● **EXTRAIT**

○ ○ ○

"Vois-tu Riton, mon professeur de philosophie, qui lisait Kant en chiant, en homme de bon goût, m'a dit un jour : la première œuvre, portée par la fougue de la jeunesse, est souvent celle qui tombe dans le piège de trop en faire, trop en dire. Le jeune artiste a faim, il veut plier le monde à sa volonté, montrer qu'il en connait un rayon. Et bien, Russell Crowe, en bon fermier australien aux mains larges qu'il est, saute à pied joints dans le trou avec ce film.

-Mais pardonne-moi Jojo, Russell a plus le physique du mec qui rote du Sauvignon et pète du canard aux fèves. Le bougre en a, de l'expérience, non ?

-Figure-toi qu'il était dans la salle, Riton. Pour nous parler de son film évidemment, avec sa voix grave, pleine de sagesse, celle qui fait taire tout le monde à table. Cette première expérience, nous a-t-il confié, lui a fait réaliser qu’il ne connait encore rien au monde du ciné. Il ne l'a sans doute pas fait exprès mais je n'aurais pas mieux résumé le problème.

-A ce point ?

○ ○ ○

● **CONSIGNE A**
Dans le dialogue sur le premier film de Russell Crowe, expliquez pourquoi, d'après le professeur de philosophie cité par Jojo, la première œuvre tombe souvent dans le piège de trop en faire.
● **CONSIGNE B**
Réécrivez plus brièvement le paragraphe du dialogue sur le premier film de Russell Crowe qui commence par « Figure-toi qu'il était dans la salle » en conservant ses faits principaux.
● **CONSIGNE C**
Poursuivez le dialogue sur le premier film de Russell Crowe à partir de sa dernière réplique.

● **DONNÉES SOURCES**
○ ○ ○

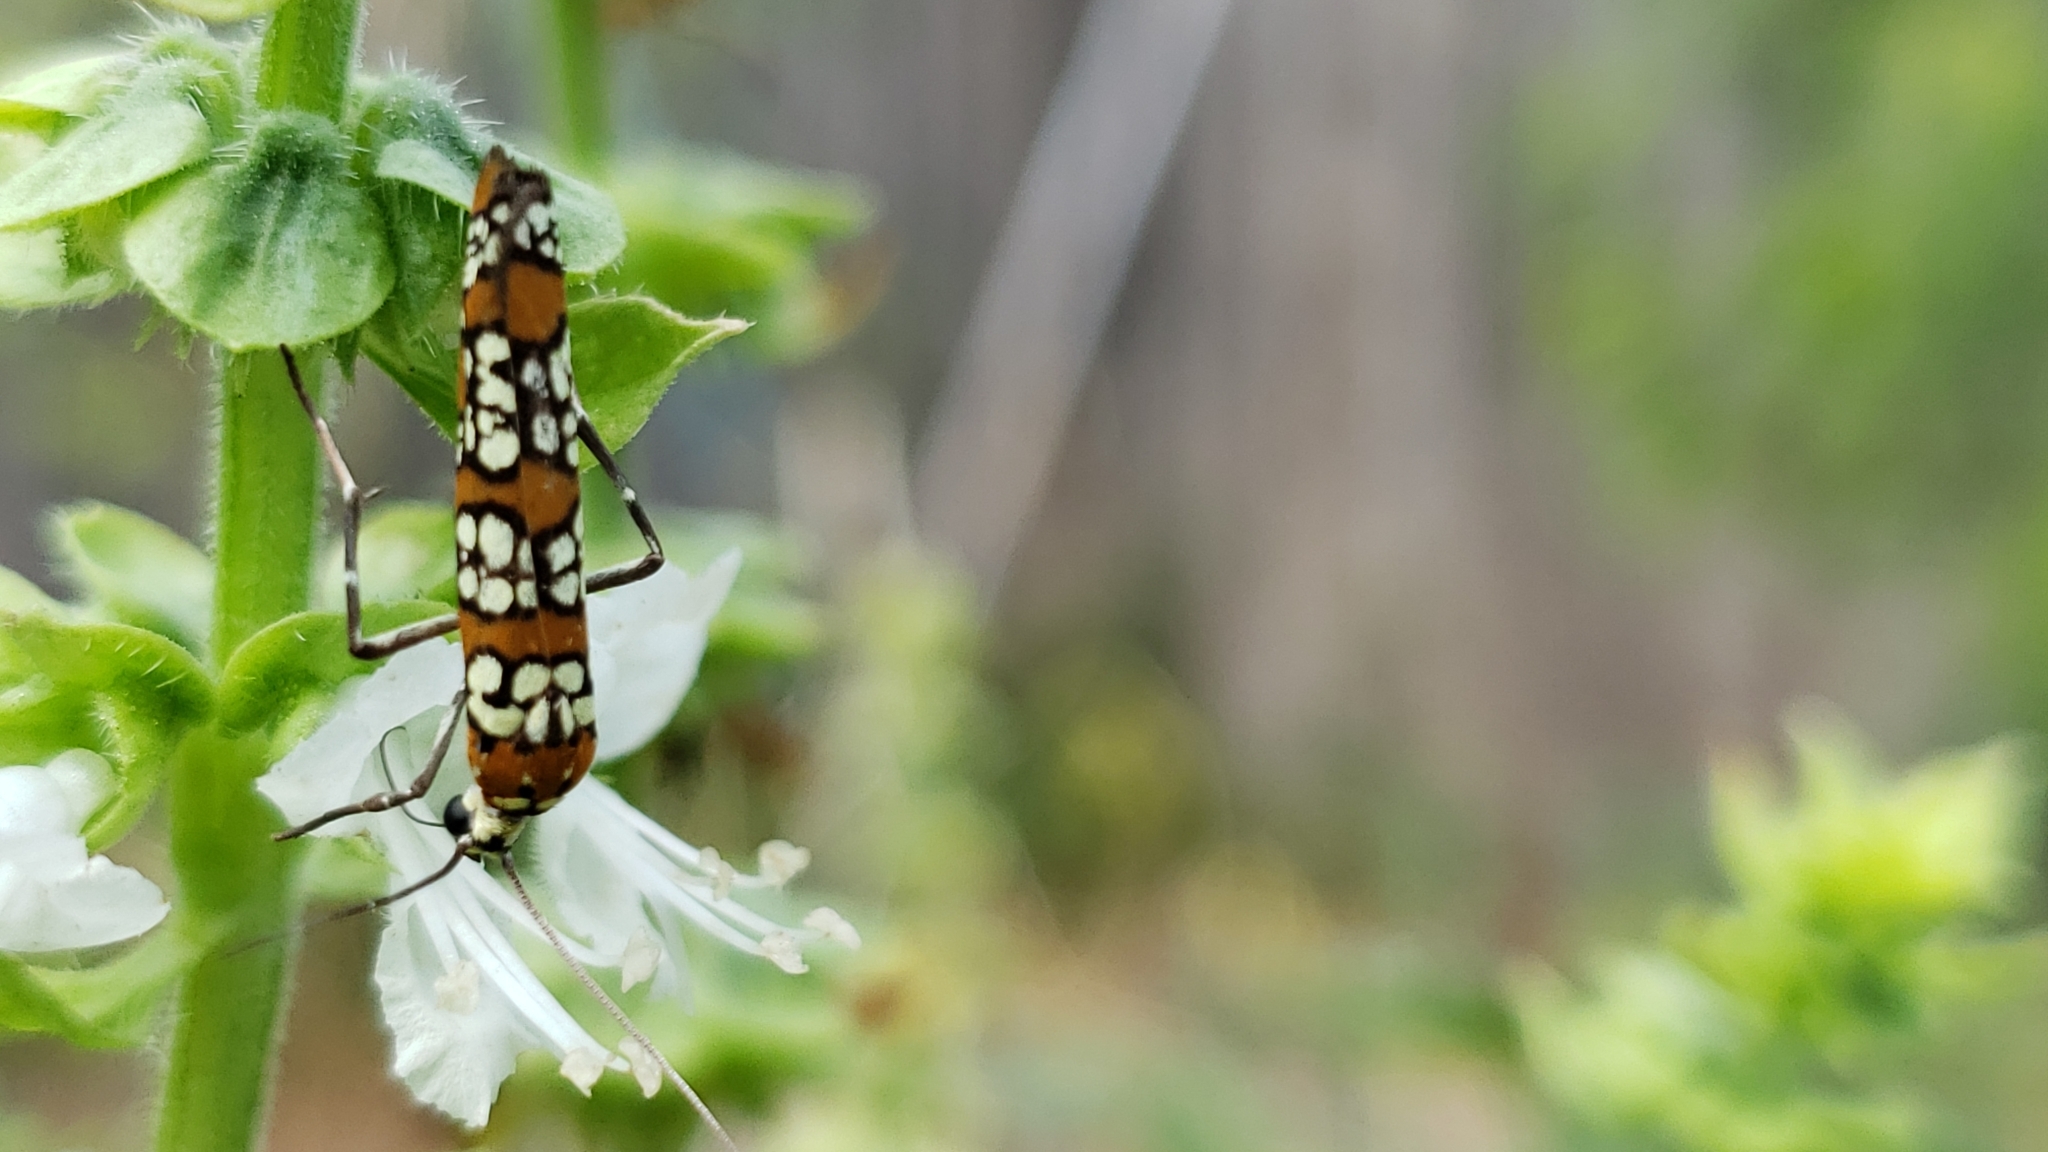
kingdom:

○ ○ ○

● **RÉPONSE RÉDIGÉE A**
La première œuvre est portée par la fougue de la jeunesse. Le jeune artiste a faim : il veut plier le monde à sa volonté et montrer qu'il en connaît un rayon, ce qui le pousse à trop en faire et à trop en dire.

● **RÉPONSE RÉDIGÉE B**
Russell Crowe était dans la salle pour parler de son film, d'une voix grave et pleine de sagesse. Il a confié que cette première expérience lui avait fait comprendre qu'il ne connaît encore rien au cinéma. Sans le vouloir, il a ainsi parfaitement résumé le problème.

● **RÉPONSE RÉDIGÉE C**
-Pour te faire le pitch, le film parle de la campagne de Gallipoli, pendant la première guerre mondiale, où l’empire Ottoman affronta les puissances alliées, poursuivit Jojo. Il le fait sous le prisme de Russell Crowe, le fermier, qui part à la recherche des cadavres de ses trois fils morts pendant la bataille.

-Ca m’a l’air plutôt sympa.

-Dit comme ça, oui. Mais il y ajoute une histoire d’amour style Disney toc, un brûlot pas bien subtil sur la place de la femme ottomane, une amitié turque-australienne en forme de buddy-movie d’à peine 10 minutes, des scènes d’action à la Indiana Jones, des méchants grecs vraiment très méchants, du cricket, un sourcier (d’où le titre en anglais d’ailleurs), des scènes de guerre expédiées. Bref, des passages censés être gorgés d’émotions s’enchaînent avec de purs moments de rigolade sans qu’on ait une seule minute pour respirer. Et donc, fatalement, le véritable enjeu du film disparaît sous la somme des clichés balancés à tout-va.
La fin, qui se voulait sans doute émouvante, m’a fait l’impression d’un gros « prooout » largué après un repas trop riche en flageolets.

-Sacré Russell !

-Oui et tout est lourd et symbolique. La perte de la femme, la critique de la religion, le courage, l’amitié, la famille… Et la musique ! Mon Dieu, la musique Riton ! Quelle horreur ! Elle paraphrase tellement les images que c’en devient gênant.

-Donc c’est raté quoi.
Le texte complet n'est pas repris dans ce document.